### Exercise description
Print all the data below exactly, without images.

### Supplied data
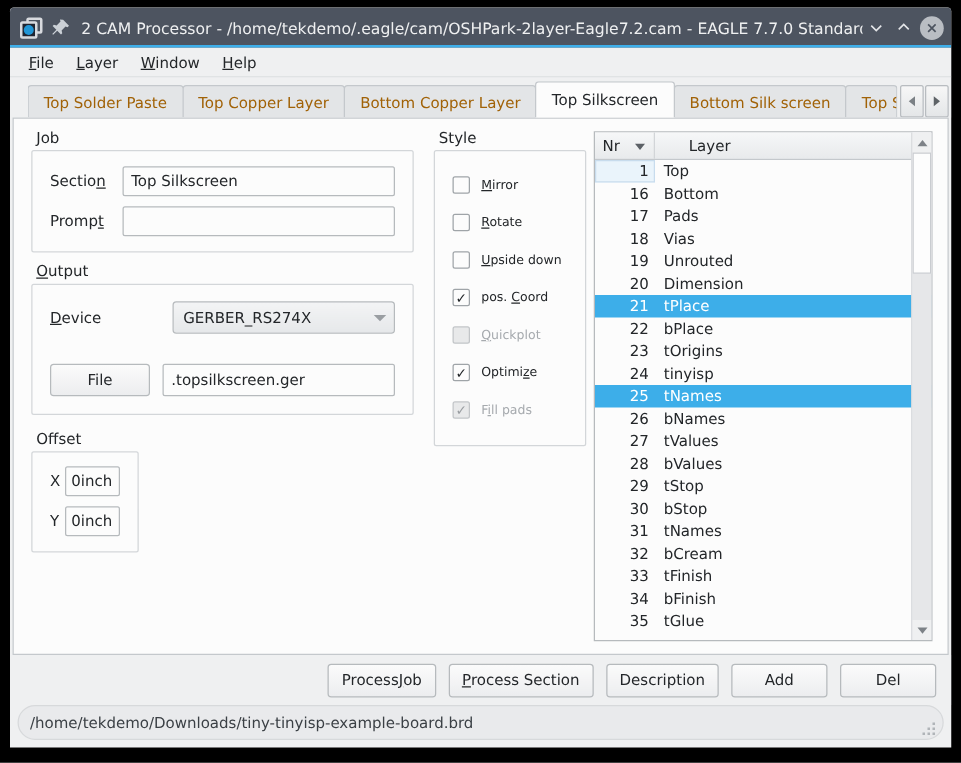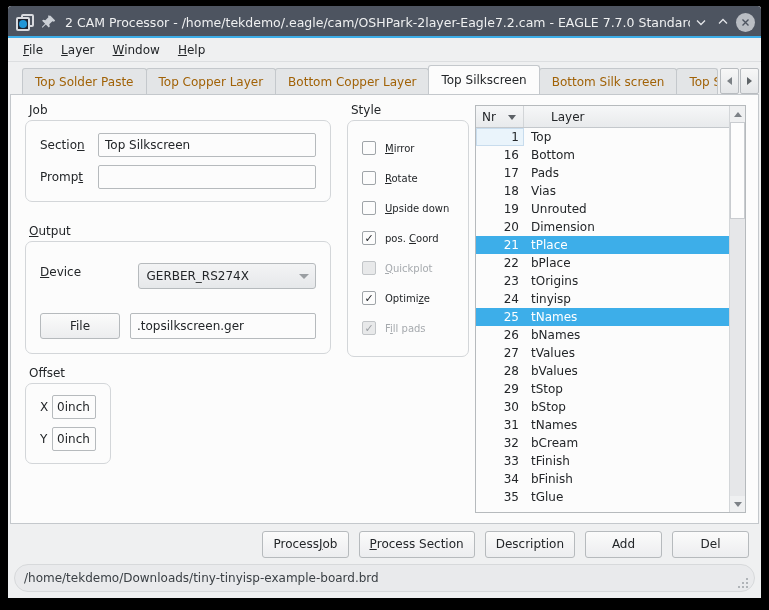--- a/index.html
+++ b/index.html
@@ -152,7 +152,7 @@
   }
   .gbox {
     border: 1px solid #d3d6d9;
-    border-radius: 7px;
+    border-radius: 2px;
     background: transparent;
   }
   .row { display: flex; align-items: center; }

### Task solution
--- a/index.html
+++ b/index.html
@@ -152,7 +152,7 @@
   }
   .gbox {
     border: 1px solid #d3d6d9;
-    border-radius: 7px;
+    border-radius: 2px;
     background: transparent;
   }
   .row { display: flex; align-items: center; }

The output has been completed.